Segment Open

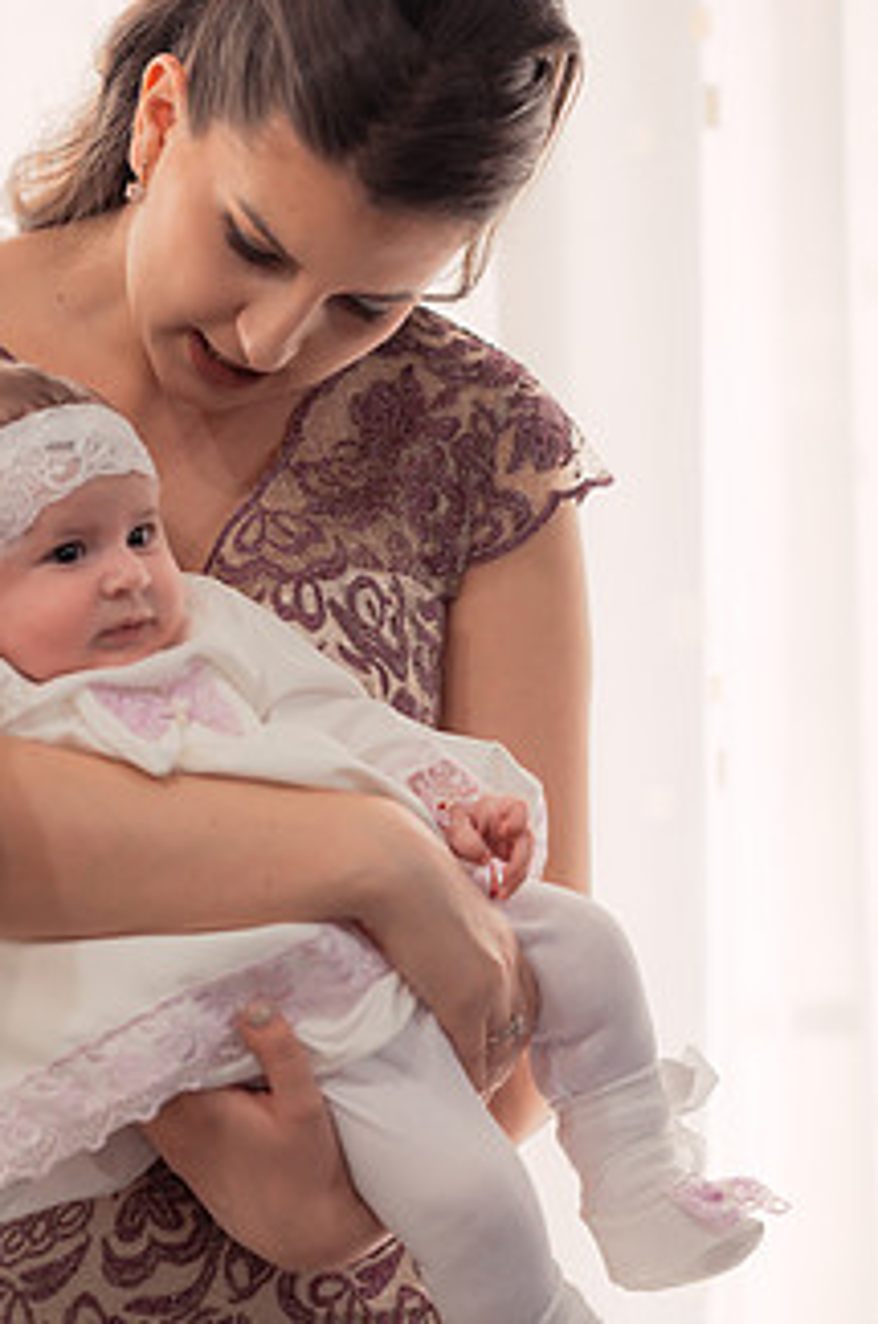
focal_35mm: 118
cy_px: 707
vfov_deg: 17.4
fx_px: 4330
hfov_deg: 11.6
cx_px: 272
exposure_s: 1/250
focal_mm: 85
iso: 1000
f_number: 2.5
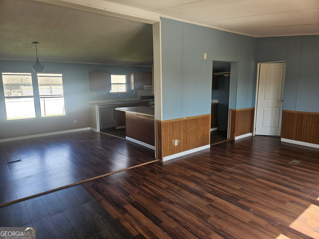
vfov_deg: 58.9
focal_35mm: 23
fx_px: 212
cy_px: 120
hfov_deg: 73.9
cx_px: 160
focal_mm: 5.4
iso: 50
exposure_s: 1/180
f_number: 1.8
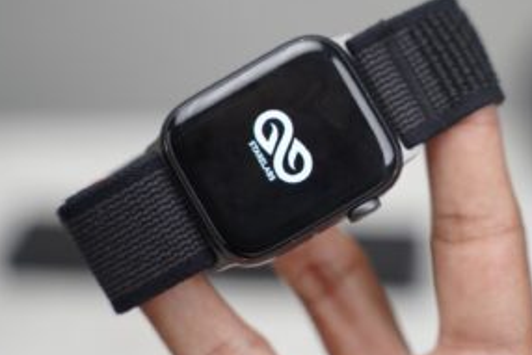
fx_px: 1449
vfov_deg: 14.0
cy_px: 148
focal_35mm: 98
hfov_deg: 20.8
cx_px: 259
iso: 800
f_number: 4
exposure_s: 1/80
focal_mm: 70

Segment Closed

## WHAT YOU HAVE TO DO
Output the records above exactly as they are, leaving out the pictures.

## ANSWER AREA
focal_35mm: 118
cy_px: 707
vfov_deg: 17.4
fx_px: 4330
hfov_deg: 11.6
cx_px: 272
exposure_s: 1/250
focal_mm: 85
iso: 1000
f_number: 2.5
vfov_deg: 58.9
focal_35mm: 23
fx_px: 212
cy_px: 120
hfov_deg: 73.9
cx_px: 160
focal_mm: 5.4
iso: 50
exposure_s: 1/180
f_number: 1.8
fx_px: 1449
vfov_deg: 14.0
cy_px: 148
focal_35mm: 98
hfov_deg: 20.8
cx_px: 259
iso: 800
f_number: 4
exposure_s: 1/80
focal_mm: 70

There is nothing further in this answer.